As part of a three-year moratorium on "discriminatory" Net taxes, the 19-member Advisory Commission on Electronic Commerce was set up last fall to study the effect of e-commerce on brick-and-mortar retail businesses, as well as local, state, and international officials' ability to collect taxes on Net sales. The panel's final report to Congress is due by next April.
The taxation debate is critical to the Net industry, especially e-commerce companies, which are expected to rake in $1.3 trillion by 2003, according to Forrester Research.
Although the Net is in no way a tax-free zone now--the Internet Tax Freedom Act "grandfathers" tax codes in effect before October 1, 1998--the panel's job is to ensure that the nation's 30,000 different tax jurisdictions don't pass unfair sanctions on Net access, services, and sales.
Today the panel released 18 criteria for proposed taxation treatments of e-commerce and remote sales, such as mail order. The guidelines are a sign that the infighting among the diverse panel members, who range from local tax officials to Net industry heavyweights, is starting to wane.
"The interests of the panel are starting to converge--everybody is against hurting this industry," said Ben Isaacson, who is executive director of the Association for Interactive Media" (AIM), which has a seat on the panel.
The format of the guidelines may have helped smooth the consensus process. The criteria are posed in the form of questions that leave much room for interpretation. While the adoption of the criteria appears to be a positive step toward compromise, the true outcome of the ongoing Net tax debate will not be clear until actual proposals are adopted.
As with mail order sales, collecting and remitting sales taxes on items sold over the Net is a complicated task for merchants and consumers. Overall, the proposals will have to address how to simplify the existing system of sales tax collection.
Ideas that have been floated in the past include having states adopt a so-called flat tax for e-commerce transactions nationwide, and clarifying in law that a company only has to collect and remit sales tax if they have a physical presence or "nexus" in a state or locality.
"That is one of the main criteria: that we want to make all the procedures in reporting and remitting sales taxes much easier," said AIM's Isaacson.
Some state and local officials want to maintain their ability to tax Net services, which is reflected in the panel's criteria. The National Governors Association, the U.S. Conference of Mayors, and other groups already are working on a uniform state law package to deal with the issue of Net taxation, which should be ready by December, according to the NGA.
Proposals to the commission are due by November 15, and will be evaluated at its meeting in San Francisco, December 14 through 15.

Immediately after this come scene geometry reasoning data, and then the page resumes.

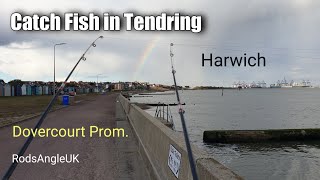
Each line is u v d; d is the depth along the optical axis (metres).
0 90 76.44
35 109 31.27
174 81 5.03
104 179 6.53
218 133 23.44
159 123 7.16
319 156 19.36
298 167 16.75
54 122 17.92
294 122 43.69
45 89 106.94
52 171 7.24
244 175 15.30
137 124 11.68
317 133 24.03
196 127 36.62
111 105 38.16
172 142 4.91
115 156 8.74
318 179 14.58
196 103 100.69
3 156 8.90
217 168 3.18
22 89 88.50
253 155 19.64
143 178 6.56
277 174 15.49
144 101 102.50
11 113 25.81
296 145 23.12
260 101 115.31
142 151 8.52
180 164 4.26
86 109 30.36
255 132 23.62
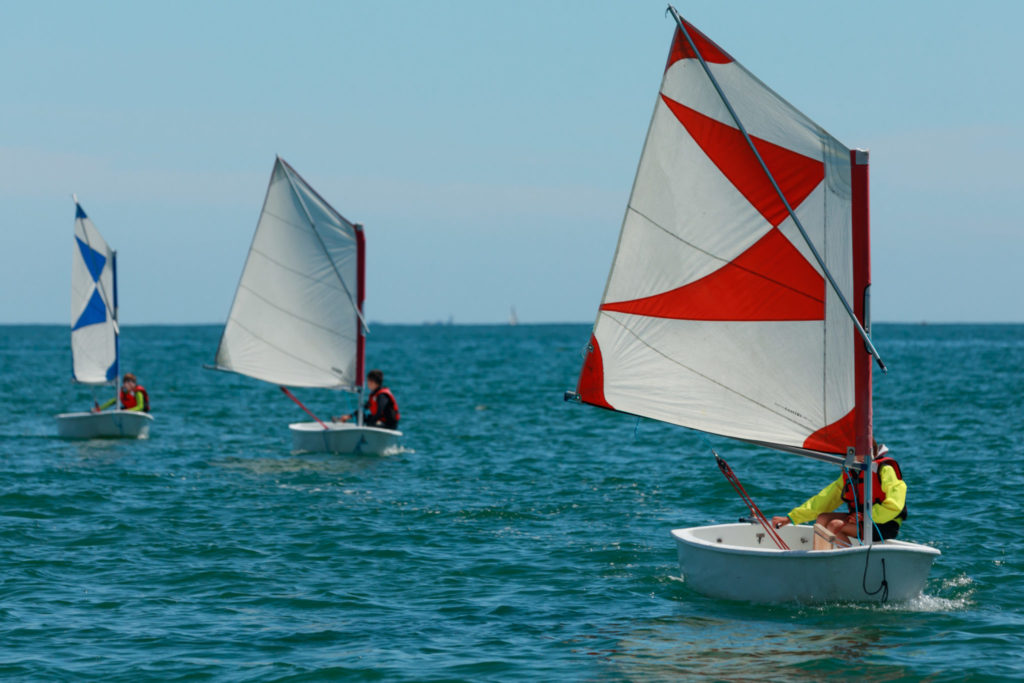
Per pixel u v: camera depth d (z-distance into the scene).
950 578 55.12
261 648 44.25
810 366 48.41
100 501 77.31
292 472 93.00
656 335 50.59
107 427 119.88
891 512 48.88
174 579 55.50
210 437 122.31
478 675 41.00
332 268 110.44
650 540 65.44
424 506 76.50
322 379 111.56
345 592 53.31
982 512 72.62
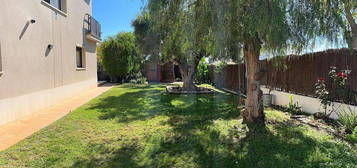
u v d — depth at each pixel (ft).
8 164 11.19
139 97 33.71
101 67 67.97
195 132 15.97
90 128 17.34
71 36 33.96
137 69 66.33
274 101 27.53
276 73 27.50
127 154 12.39
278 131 15.72
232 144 13.53
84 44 40.60
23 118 20.63
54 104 27.84
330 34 13.20
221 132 15.79
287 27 12.32
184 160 11.57
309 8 12.56
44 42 25.26
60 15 29.66
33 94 22.97
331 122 17.81
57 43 28.84
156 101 29.96
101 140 14.60
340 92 17.83
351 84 17.15
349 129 15.21
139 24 38.99
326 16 12.82
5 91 18.74
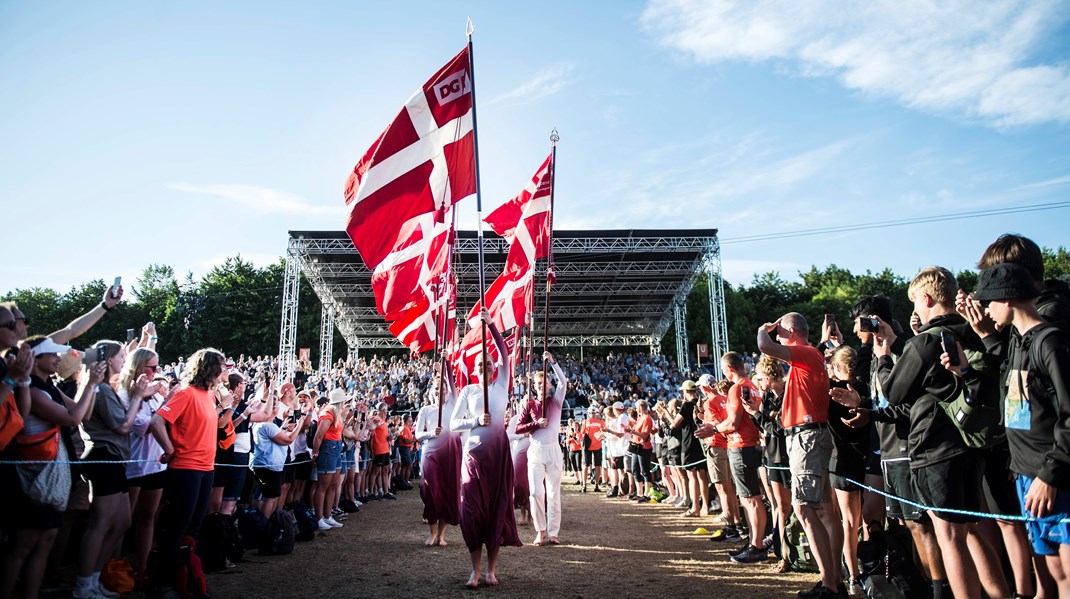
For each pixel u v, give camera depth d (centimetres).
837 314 5803
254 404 885
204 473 616
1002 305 350
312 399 1048
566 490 1847
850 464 536
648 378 3884
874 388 513
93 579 564
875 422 540
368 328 4062
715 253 3095
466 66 807
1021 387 344
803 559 669
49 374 543
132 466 631
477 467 656
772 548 771
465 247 3156
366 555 818
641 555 799
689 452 1126
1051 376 319
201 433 609
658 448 1373
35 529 485
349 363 3747
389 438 1566
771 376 676
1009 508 407
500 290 1174
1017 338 351
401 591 630
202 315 5653
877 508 576
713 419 889
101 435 577
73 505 635
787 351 554
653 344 4281
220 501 767
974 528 397
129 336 736
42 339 537
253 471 860
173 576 581
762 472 786
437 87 810
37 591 495
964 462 394
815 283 7381
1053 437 331
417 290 916
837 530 567
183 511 593
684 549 834
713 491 1193
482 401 680
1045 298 374
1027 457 342
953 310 431
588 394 3291
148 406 676
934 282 433
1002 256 394
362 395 1906
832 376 559
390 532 1016
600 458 1817
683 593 605
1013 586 462
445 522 891
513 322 1115
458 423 676
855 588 554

Based on the criteria, the goal of the panel seems clear: A simpler tax collection system needs to be put in place, but in no way should Net transactions and access be singled out for new levies.
"Should the commission ultimately decide to recommend a streamlined system for the collection of sales and use taxes, such a system will be evaluated in the context of the following criteria," the invitation for proposals states.
The commission also will review whether the proposal imposes any taxes on Internet access or new taxes on Internet sales, and whether it imposes a tax requirement that doesn't exist today. The proposals should note if they could be put in place internationally, as well.
The commission said its criteria should not be seen as an endorsement of Net taxation, however.
"The decision of the commission to use a specific list of criteria to evaluate plans to simplify state and local sales and use taxes should not be interpreted as a decision to adopt a plan to implement taxation of Internet-based transactions," the commission stated. "While these criteria should not be considered a litmus test, each criterion will be important to certain commissioners as they evaluate each proposal that is submitted."